Editor’s note: Game over for Toys ‘R’ Us

Lack of investments stalled steady growth

BY Seth Mendelson

What killed Toys “R” Us?

If you think it was a combination of intense competition from other traditional retailers and online operations like Amazon, you are only half right — if that.

The rest of the load falls squarely on the private equity companies that bought Toys “R” Us over a decade ago and saddled the company with more than $5 billion in debt. That is billions with a capital B, and it was enough to prevent the chain, which was already under intense pressure from Wall Street for some previous serious missteps, to keep pace with its competition.

In case I am not totally clear here, let me put it another way. Toys “R” Us will go down in retail business history as a poster child for just how badly private equity operators can ruin a business — a venture so big that at one point some said it was simply too large to fail. By the way, that says a lot, because private equity does not have a very good record when it comes to the retail industry.

The problem with private equity money is that it comes with a very crucial string attached: make lots of money and do it quickly. The folks that got involved with Toys “R” Us and some other retailers have failed to see that retail requires constant investments in infrastructure, marketing, assortment and advertising.
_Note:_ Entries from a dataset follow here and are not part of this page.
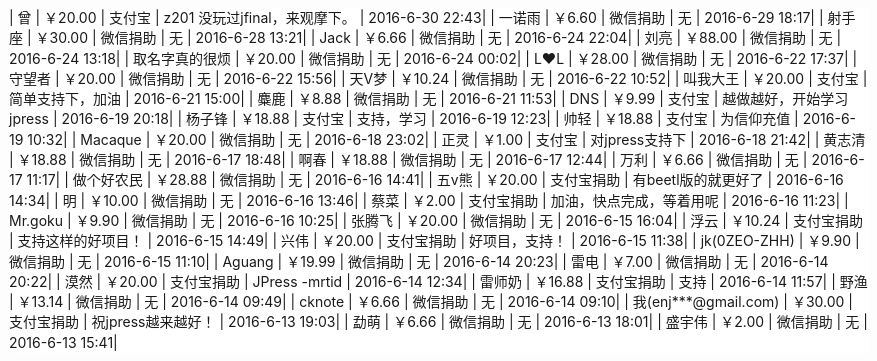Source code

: | 曾     | ￥20.00  | 支付宝   | z201 没玩过jfinal，来观摩下。 | 2016-6-30 22:43|
| 一诺雨     | ￥6.60  | 微信捐助   | 无 | 2016-6-29 18:17|
| 射手座     | ￥30.00  | 微信捐助   | 无 | 2016-6-28 13:21|
| Jack     | ￥6.66  | 微信捐助   | 无 | 2016-6-24 22:04|
| 刘亮     | ￥88.00  | 微信捐助   | 无 | 2016-6-24 13:18|
| 取名字真的很烦     | ￥20.00  | 微信捐助   | 无 | 2016-6-24 00:02|
| L❤️L     | ￥28.00  | 微信捐助   | 无 | 2016-6-22 17:37|
| 守望者     | ￥20.00  | 微信捐助   | 无 | 2016-6-22 15:56|
| 天V梦     | ￥10.24  | 微信捐助   | 无 | 2016-6-22 10:52|
| 叫我大王     | ￥20.00  | 支付宝   | 简单支持下，加油 | 2016-6-21 15:00|
| 麋鹿     | ￥8.88  | 微信捐助   | 无 | 2016-6-21 11:53|
| DNS     | ￥9.99  | 支付宝   | 越做越好，开始学习jpress | 2016-6-19 20:18|
| 杨子锋     | ￥18.88  | 支付宝   | 支持，学习 | 2016-6-19 12:23|
| 帅轻     | ￥18.88  | 支付宝   | 为信仰充值 | 2016-6-19 10:32|
| Macaque     | ￥20.00  | 微信捐助   | 无 | 2016-6-18 23:02|
| 正灵     | ￥1.00  | 支付宝   | 对jpress支持下 | 2016-6-18 21:42|
| 黄志清     | ￥18.88  | 微信捐助   | 无 | 2016-6-17 18:48|
| 啊春       | ￥18.88  | 微信捐助   | 无 | 2016-6-17 12:44|
| 万利       | ￥6.66  | 微信捐助   | 无 | 2016-6-17 11:17|
| 做个好农民  | ￥28.88  | 微信捐助   | 无 | 2016-6-16 14:41|
| 五v熊      | ￥20.00 | 支付宝捐助  | 有beetl版的就更好了 | 2016-6-16 14:34|
| 明    		| ￥10.00  | 微信捐助   | 无 | 2016-6-16 13:46|
| 蔡菜      | ￥2.00 | 支付宝捐助  | 加油，快点完成，等着用呢 | 2016-6-16 11:23|
| Mr.goku    | ￥9.90  | 微信捐助   | 无 | 2016-6-16 10:25|
| 张腾飞    | ￥20.00 | 微信捐助   | 无 | 2016-6-15 16:04|
| 浮云      | ￥10.24 | 支付宝捐助  | 支持这样的好项目！ | 2016-6-15 14:49|
| 兴伟      | ￥20.00 | 支付宝捐助  | 好项目，支持！ | 2016-6-15 11:38|
| jk(0ZEO-ZHH)   | ￥9.90  | 微信捐助   | 无 | 2016-6-15 11:10|
| Aguang    | ￥19.99  | 微信捐助   | 无 | 2016-6-14 20:23|
| 雷电      | ￥7.00  | 微信捐助   | 无 | 2016-6-14 20:22|
| 漠然      | ￥20.00 | 支付宝捐助  | JPress -mrtid | 2016-6-14 12:34|
| 雷师奶     | ￥16.88 | 支付宝捐助  | 支持 | 2016-6-14 11:57|
| 野渔      | ￥13.14  | 微信捐助   | 无 | 2016-6-14 09:49|
| cknote    | ￥6.66  | 微信捐助   | 无 | 2016-6-14 09:10|
| 我(enj***@gmail.com) | ￥30.00  | 支付宝捐助   | 祝jpress越来越好！ | 2016-6-13 19:03|
| 勐萌      | ￥6.66  | 微信捐助   | 无 | 2016-6-13 18:01|
| 盛宇伟    | ￥2.00  | 微信捐助   | 无 | 2016-6-13 15:41|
Starting a new venture a few billion or more in the hole caused the leadership to forgo some of these necessary investments in hopes of returning dividends to the investors. Just a wild guess here, but I do not think those investors in Toys “R” Us are very happy right about now.

Consumers noticed the lack of attention pretty quickly. I know that I did. Organized clean stores with the right assortment of products turned into a maze of junk on messy shelves, and not enough in-store help at crucial times of the year. Shoppers left in a hurry, most to chains like Walmart and Target and, of course, Amazon, which offered more basic assortments but in much neater surroundings and often at lower prices.

Many people will say that the chain had it coming to it. The bottom line is that Toys “R” Us did a great job of putting just about everyone else out of the retail toy business over the last 30-plus years. It did so at one time by using devastating firepower — a lethal mix of great prices, broad assortment and strong advertising — to make toy retailing virtually impossible to be profitable for other retailers.

The lesson, of course, is that to be successful retail needs to be run by professional merchants, those individuals who know that this is not a sprint, but a marathon. And private equity does not normally work very well with retailers. Just ask the folks at Toys “R” Us.